I'm trying to build an html file to monitor some things on a remote site- specifically, github.com. I'd like to be able to keep it to just that flat file, making the requests straight from the JS to github's API. My thought process went like this:
- Let's use jsonp, since I only need read access, so sticking with GETs should be fine.
- That fails because you can't do basic authentication with jsonp.
- Ok, I'll use Github's OAuth instead of basic authentication!
- That fails because the browser doesn't like me redirecting to a local resource:
Not allowed to load local resource: file:///Users/...
for understandable security reasons.
- That fails because the browser doesn't like me redirecting to a local resource:
- Ok, I'll load Github's oauth in an iFrame, then get the resulting url (which should contain the oauth code I need).

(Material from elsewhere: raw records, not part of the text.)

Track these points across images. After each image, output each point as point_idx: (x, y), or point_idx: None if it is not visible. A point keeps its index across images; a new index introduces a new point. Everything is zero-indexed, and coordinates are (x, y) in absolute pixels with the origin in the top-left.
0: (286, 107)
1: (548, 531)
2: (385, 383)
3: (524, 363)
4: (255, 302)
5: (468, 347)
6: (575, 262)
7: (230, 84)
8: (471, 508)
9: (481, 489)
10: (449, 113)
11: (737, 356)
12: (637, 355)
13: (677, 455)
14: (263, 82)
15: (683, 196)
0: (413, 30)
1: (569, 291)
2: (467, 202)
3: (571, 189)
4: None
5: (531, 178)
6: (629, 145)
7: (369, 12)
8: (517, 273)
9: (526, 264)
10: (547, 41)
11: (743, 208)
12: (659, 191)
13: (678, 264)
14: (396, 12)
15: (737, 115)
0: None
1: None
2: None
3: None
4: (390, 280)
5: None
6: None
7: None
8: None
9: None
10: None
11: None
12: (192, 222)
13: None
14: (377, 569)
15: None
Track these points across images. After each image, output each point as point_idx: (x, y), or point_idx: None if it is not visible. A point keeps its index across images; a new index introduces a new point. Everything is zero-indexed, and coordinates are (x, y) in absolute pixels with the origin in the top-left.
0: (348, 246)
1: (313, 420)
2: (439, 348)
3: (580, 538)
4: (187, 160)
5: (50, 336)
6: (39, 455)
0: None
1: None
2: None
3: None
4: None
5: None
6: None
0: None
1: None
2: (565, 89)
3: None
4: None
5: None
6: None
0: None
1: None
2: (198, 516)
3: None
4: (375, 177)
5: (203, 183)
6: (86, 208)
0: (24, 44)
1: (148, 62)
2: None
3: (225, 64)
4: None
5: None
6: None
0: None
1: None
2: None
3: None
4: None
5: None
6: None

- That fails because you apparently can't access anything about a child iframe if it's on another domain, so unless I redirect back to file:///whatever, I can't get the final url. And, of course, I can't redirect to file:///whatever because of the ``Not allowed to load local resource` again.
- Ok, I'll use Cross-Origin Resource Sharing (going back to basic auth again)!
- That fails because CORS from a file:/// url send the origin header as null, which servers won't accept
So, any suggestions as to how to successfully authenticate to this api from a single, local html file- either as a way around the above tacts, or another idea entirely?